After the war, Lanzmann went to Germany, studied philosophy in Tübingen and taught at the Free University of Berlin. Back in France, he writes a series of articles on divided Germany for the daily Le Monde

The Fundamental Exploration of the Holocaust

The existentialist philosopher Jean- Paul Sartre invites him to collaborate. Soon, Lanzmann was part of the closed circle of friends of Sartre and his companion Simone de Beauvoir and belonged to the editorial collective of their magazine "Les Temps Modernes".

Lanzmann has always taken a stand: He was organizing demonstrations against the repression of the French occupation forces during the war in Algeria. after the occupation of the Palestinian territories after the Six Day War on the side of Israeli Jews.

In the late sixties, Lanzmann began to study intensively the Holocaust.
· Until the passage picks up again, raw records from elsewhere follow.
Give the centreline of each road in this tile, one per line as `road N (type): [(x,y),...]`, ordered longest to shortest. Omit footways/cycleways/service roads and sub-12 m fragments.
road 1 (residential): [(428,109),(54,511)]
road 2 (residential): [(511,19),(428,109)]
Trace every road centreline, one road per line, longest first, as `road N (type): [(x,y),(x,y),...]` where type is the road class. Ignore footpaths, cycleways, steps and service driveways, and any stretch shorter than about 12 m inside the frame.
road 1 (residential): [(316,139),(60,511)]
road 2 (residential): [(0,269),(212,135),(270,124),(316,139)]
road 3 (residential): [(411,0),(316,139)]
The episode was a film trilogy, the second part of which made him famous all over the world: "Shoah". The nine-hour film is considered still valid, fundamental cinematographic examination of the Holocaust

Witnesses speak

The film also made the Hebrew word for "catastrophe, annihilation" synonymous with the genocide of the National Socialists in of other languages ​​the European Jews. For twelve years, Lanzmann did research for the Mammutwerk, 350 hours of interviews with victims, writers and observers. Lanzmann completely renounced the archival documents, he allowed only contemporary witnesses to speak.

Later, Claude Lanzmann reproduced other films about the Holocaust, including "Sobibor, October 14, 1943, 4 pm" in 2001 about an uprising at Sobibor Concentration Camp . 2013 followed "The Last of the Unjust" about Austrian Rabbi Benjamin Murmelstein and finally "Four Sisters" (2017) with material that Lanzmann had not used for "Shoah".

"My film is supposed to be a grave for the murderer, which they never had in reality," said Lanzmann in a conversation with Der Spiegel on "Shoah". And: "I constantly think of death, including mine, but at the same time it is completely unreal. (…) Only life matters."